Red Hook Summer

Director: Spike Lee
Year Released: 2012
Rating: 0.5

Spike gone completely Amateur Hour. A privileged vegan brat (Jules Brown) is sent from Atlanta to Brooklyn for the summer to live with his grandfather (Clarke Peters) to apparently (?) find Jesus; what he finds out is that his grandfather is a child molester and that there are actual gangs in New York (!). You'd have to look far, far back in Lee's filmography to find a work this shoddy, terribly acted and atrociously written: why, for starters, would the boy's mother send her son to live with someone booted out of Atlanta for abusing a boy (unless she wasn't aware, in which case, she's a moron)? Why must we endure Peters' endless rants about Jesus Christ as our Lord and Savior and the healing power of soul food?
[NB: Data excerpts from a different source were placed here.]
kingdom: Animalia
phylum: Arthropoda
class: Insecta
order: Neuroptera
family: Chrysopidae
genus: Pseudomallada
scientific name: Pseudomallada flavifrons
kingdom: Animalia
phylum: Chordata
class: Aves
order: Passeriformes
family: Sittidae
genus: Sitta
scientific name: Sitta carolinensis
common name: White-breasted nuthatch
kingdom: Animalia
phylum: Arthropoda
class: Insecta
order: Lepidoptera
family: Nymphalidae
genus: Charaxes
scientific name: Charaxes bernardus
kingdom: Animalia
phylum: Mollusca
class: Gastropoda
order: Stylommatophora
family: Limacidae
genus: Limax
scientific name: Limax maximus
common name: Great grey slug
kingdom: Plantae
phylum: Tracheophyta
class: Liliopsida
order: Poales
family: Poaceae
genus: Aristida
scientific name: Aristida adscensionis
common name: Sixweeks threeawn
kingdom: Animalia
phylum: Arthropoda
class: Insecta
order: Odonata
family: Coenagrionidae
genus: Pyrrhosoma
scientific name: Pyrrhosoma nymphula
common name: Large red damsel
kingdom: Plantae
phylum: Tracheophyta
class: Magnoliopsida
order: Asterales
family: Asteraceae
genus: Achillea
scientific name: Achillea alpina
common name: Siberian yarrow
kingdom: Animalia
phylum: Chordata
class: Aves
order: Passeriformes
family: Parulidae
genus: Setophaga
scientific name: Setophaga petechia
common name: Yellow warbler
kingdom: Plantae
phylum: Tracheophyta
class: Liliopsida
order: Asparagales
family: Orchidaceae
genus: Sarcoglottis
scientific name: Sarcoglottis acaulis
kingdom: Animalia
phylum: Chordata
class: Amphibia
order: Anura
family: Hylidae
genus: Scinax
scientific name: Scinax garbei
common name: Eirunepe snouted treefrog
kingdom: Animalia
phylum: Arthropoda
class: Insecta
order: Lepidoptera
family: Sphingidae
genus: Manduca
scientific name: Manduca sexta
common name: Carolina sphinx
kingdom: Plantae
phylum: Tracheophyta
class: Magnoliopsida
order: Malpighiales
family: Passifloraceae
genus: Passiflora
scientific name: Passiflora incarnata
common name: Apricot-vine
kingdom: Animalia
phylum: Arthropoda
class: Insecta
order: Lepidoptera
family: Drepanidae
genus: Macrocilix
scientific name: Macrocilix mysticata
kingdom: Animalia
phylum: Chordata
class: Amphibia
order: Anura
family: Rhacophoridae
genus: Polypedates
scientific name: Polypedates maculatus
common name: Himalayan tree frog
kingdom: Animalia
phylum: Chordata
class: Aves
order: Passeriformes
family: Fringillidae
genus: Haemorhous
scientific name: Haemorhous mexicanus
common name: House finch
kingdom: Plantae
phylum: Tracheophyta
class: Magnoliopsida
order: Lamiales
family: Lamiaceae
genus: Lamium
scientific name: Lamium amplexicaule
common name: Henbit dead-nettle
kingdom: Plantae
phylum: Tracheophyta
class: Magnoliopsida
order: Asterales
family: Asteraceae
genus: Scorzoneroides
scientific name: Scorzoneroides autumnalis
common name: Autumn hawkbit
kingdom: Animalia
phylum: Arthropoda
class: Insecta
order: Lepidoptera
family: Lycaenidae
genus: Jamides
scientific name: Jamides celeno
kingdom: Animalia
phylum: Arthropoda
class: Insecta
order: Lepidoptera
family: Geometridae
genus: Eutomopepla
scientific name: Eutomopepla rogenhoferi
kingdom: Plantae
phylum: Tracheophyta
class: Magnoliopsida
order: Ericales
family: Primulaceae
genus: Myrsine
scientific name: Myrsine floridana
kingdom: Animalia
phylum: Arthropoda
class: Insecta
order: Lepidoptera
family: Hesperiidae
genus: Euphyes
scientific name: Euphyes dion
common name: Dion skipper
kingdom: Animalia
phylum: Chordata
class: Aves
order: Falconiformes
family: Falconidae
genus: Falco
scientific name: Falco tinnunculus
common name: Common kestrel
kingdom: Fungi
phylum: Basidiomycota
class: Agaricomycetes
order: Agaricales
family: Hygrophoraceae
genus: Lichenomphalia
Why are we supposed to feel like there's any kind of substantive relationship forming between Brown's young dope and a sassy neighborhood girl (Toni Lysaith) when the two always look like they don't belong together or even care about each other? When he leaves Red Hook, is he supposed to have changed his world-view based on anything he's experienced? Lee, an accomplished talent whose mouth oftentimes speaks louder than his movies (unfortunately so) is also a respectable instructor of film: what would he rate this if a student handed it to him and asked him to grade it objectively?